Prove that the number $\underbrace{111\ldots 11}_{1997}\underbrace{22\ldots 22}_{1998}5$ (which has 1997 of 1-s and 1998 of 2-s) is a perfect square.

Click for solution It is same as $\frac{10^{1997}-1}{9}\cdot 10^{1999}+20\left(\frac{10^{1998}-1}{9}\right)+5$ Letting $\frac{10^{1997}-1}{9}=a$ , we get $\frac{10^{1998}-1}{9}=10\cdot \frac{10^{1997}-1}{9}+1=10a+1$ Also $10^{1999}=10^{1997}\cdot 100=100(9a+1)$ So the expression become $100a(9a+1)+20(10a+1)+5=25(6a+1)^2$ which is obviously a perfect square since $a$ is integer .

Let $ABCDE$ be a convex pentagon such that $AB=AE=CD=1$, $\angle ABC=\angle DEA=90^\circ$ and $BC+DE=1$. Compute the area of the pentagon. Greece

Click for solution just a hint: take P on the ray DE such that EP = BC. Then you'll have DP=1, and the triangle EAP is equal to BAC, so the area of ACDP is equal to the area of the original pentagon, and DP=CD=1, AP=AC, and you complete the solution...

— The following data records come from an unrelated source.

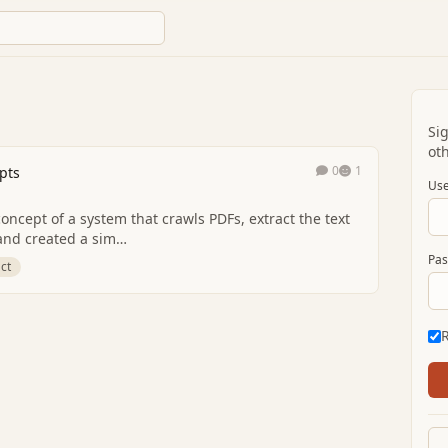
Si
oth
0
1
pts
Use
oncept of a system that crawls PDFs, extract the text
h and created a sim…
Pas
ct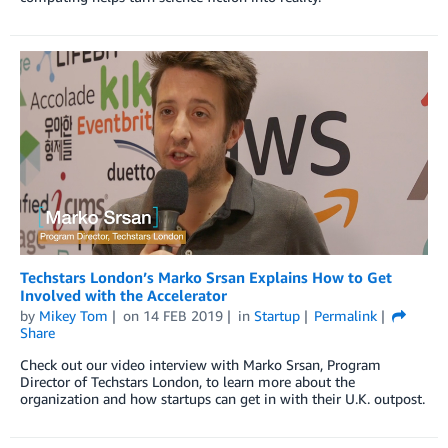
Techstars London’s Marko Srsan Explains How to Get
Involved with the Accelerator
by
Mikey Tom
on
14 FEB 2019
in
Startup
Permalink
Share
Check out our video interview with Marko Srsan, Program
Director of Techstars London, to learn more about the
organization and how startups can get in with their U.K. outpost.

Find all pairs of positive integers $ (x,y)$ such that \[ x^y = y^{x - y}. \] Albania

Do there exist 16 three digit numbers, using only three different digits in all, so that the all numbers give different residues when divided by 16? Bulgaria

Click for solution The answer is no. Suppose the answer would be affirmative. Obviuously the three digits cannot be all of the same parity, because we would not be able to cover all the residues modulo 2 Thus there exists at least one even and one odd digit. Suppose WLOG that we have one odd digit and two even digits (the other case can be treated in the same way, replacing the word even with the word odd everywhere). Thus the 8 odd residues modulo 16 must be covered by odd numbers, that is the last digit is the odd one. But there are 9 ways to choose the first two digits, and out of those at least 4 must give odd residue when divided by 8, because the number $\overline{xy}\cdot 10$ ( $\overline{xyz}=\overline{xy}\cdot 10 +z\ \Rightarrow\ \overline{xy}\cdot 10$ ) must pass through all the even residues modulo 16. The last 4 numbers which give odd residue when divided by 8 must be formed having the last digit y, and odd number, but there are only 3 such numbers, which leads to a contradiction. Thus the problem is solved. I am not sure, but I belive this was my solution in the contest.